Warriors from Emperor Qin Shihuang's terracotta army will form the focal point of an exhibition about China when it opens in London next month.
The life-sized army was found by chance
Around 20 lifesize figures, including about 12 warriors, will be included in the British Museum's display dedicated to the country's First Emperor.
Alongside the iconic figures will be examples of significant recent finds.
The warriors were rediscovered by chance in 1974 by villagers, and excavation has continued ever since.
Acrobats and musicians
The British Museum said the exhibition features the largest group of important objects relating to the First Emperor ever loaned abroad by the Museum of the Terracotta Army and the Cultural Relics Bureau of Shaanxi Province in Xi'an, China.
The 12 terracotta warrior figures, of differing ranks, were buried alongside the First Emperor in readiness for the afterlife.

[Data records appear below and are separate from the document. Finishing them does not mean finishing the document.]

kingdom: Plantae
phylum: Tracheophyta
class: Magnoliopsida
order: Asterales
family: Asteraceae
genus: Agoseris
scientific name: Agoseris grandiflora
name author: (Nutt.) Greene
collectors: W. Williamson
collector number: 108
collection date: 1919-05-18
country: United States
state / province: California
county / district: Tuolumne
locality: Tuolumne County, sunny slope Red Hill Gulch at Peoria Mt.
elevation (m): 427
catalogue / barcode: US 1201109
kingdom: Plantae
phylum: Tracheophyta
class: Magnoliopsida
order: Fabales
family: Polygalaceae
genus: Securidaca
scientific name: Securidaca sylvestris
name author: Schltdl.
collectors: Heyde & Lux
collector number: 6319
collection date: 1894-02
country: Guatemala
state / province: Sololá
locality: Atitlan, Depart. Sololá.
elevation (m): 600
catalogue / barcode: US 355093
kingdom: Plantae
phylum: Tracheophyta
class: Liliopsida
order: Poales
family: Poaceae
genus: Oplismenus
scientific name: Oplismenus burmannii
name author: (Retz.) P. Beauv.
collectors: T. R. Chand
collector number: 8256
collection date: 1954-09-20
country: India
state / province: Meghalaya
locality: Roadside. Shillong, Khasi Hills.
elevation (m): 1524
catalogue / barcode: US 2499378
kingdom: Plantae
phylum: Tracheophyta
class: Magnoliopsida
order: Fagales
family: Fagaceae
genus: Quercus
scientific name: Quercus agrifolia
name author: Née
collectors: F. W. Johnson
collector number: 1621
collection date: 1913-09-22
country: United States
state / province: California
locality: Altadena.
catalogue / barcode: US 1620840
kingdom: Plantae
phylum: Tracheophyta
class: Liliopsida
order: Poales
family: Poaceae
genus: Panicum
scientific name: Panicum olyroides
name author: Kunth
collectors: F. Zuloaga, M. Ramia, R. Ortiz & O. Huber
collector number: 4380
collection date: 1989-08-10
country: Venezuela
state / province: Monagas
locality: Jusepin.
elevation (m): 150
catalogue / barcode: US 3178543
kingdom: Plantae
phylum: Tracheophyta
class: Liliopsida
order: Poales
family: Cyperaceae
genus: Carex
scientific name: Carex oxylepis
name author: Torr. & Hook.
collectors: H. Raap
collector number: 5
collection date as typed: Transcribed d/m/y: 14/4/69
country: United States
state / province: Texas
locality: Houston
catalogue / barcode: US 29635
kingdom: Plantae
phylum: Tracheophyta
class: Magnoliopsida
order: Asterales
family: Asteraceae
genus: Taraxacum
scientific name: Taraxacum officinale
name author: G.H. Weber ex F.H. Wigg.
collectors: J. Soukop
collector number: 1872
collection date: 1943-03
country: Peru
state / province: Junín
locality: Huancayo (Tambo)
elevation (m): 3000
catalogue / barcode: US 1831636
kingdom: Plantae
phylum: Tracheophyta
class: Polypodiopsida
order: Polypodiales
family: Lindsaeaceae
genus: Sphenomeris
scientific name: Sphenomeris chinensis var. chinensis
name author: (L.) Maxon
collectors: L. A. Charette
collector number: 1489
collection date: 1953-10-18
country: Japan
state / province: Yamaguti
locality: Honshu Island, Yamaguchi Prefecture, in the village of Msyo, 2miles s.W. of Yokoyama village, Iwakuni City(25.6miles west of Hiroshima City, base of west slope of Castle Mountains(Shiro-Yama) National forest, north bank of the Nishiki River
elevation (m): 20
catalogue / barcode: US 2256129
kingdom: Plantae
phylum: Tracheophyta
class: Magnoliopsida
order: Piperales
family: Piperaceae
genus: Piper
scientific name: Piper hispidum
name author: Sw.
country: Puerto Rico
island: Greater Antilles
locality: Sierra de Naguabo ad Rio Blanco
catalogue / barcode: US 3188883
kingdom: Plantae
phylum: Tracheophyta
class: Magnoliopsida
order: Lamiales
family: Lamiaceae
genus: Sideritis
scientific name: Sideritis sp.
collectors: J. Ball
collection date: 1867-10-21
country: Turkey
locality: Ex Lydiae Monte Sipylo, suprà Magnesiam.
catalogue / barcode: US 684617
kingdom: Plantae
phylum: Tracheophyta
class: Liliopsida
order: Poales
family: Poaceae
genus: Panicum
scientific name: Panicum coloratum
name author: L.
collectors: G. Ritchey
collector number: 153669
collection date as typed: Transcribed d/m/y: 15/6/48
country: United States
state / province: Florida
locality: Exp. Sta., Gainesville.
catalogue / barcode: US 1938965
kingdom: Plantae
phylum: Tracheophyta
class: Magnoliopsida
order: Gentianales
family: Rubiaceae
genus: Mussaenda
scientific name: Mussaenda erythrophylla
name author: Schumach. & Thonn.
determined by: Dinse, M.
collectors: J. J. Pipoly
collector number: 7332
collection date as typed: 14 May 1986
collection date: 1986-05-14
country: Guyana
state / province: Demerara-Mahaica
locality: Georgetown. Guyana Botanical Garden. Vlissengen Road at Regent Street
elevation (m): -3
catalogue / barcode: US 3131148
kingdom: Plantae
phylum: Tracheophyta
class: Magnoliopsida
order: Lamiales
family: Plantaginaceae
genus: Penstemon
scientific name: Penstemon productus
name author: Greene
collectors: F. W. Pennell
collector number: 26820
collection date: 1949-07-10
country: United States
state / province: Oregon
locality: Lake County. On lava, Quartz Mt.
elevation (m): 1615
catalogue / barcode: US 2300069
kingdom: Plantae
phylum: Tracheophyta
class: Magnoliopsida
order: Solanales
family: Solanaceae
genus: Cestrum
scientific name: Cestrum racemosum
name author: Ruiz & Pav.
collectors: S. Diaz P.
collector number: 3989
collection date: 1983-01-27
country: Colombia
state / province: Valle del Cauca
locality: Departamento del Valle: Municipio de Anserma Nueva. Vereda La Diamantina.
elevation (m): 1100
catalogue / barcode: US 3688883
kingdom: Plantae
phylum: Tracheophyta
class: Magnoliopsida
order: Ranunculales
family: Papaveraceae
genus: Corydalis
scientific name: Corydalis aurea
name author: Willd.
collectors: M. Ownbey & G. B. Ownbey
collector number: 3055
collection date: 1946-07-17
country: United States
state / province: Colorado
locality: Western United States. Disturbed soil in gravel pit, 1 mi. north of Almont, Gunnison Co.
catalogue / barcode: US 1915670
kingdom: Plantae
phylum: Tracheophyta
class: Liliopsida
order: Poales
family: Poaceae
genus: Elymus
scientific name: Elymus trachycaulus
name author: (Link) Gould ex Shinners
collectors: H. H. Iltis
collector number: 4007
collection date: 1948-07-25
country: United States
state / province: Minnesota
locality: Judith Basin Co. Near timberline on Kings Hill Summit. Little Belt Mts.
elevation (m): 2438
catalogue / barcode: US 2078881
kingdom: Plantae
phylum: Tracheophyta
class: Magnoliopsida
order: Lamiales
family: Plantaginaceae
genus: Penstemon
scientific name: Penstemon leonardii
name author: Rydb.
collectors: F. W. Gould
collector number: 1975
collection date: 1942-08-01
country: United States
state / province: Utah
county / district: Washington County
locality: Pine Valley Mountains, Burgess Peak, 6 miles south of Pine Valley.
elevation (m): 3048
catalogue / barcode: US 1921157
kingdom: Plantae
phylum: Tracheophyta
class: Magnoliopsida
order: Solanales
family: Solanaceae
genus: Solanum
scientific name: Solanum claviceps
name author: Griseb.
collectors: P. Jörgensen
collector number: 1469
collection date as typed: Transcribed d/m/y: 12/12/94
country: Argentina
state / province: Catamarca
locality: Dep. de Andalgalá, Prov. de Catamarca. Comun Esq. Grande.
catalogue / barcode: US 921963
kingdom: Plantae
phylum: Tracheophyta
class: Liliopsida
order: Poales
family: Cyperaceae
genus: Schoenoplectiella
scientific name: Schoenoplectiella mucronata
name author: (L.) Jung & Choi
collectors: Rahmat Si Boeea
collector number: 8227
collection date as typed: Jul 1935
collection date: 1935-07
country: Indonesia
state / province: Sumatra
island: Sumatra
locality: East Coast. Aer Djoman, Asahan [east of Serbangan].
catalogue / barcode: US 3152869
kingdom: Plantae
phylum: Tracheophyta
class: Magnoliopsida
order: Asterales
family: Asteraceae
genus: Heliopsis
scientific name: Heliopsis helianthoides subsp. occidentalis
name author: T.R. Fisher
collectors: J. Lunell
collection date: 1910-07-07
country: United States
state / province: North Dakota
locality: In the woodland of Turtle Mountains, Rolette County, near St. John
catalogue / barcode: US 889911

A museum spokesman said: "Since 1998 figures of terracotta acrobats, bureaucrats, musicians and bronze birds have been discovered on site.
"Designed to administer to or entertain the Emperor in his afterlife, they are of crucial importance to our understanding of his attempts to control the world even in death."
The exhibition is designed to demonstrate the historical and archaeological context of these famous objects and present a reassessment of the man who created China as a political entity.
Jane Portal, exhibition curator, said: "The chance discovery of the terracotta army astounded the world.
"This exhibition will provide a wonderful opportunity to see these extraordinary objects close up and to learn about an empire which at its height was the rival of Rome and was to prove historically more enduring."
Almost 60,000 advance tickets have been sold for the six-month exhibition which opens at the central London museum on 13 September.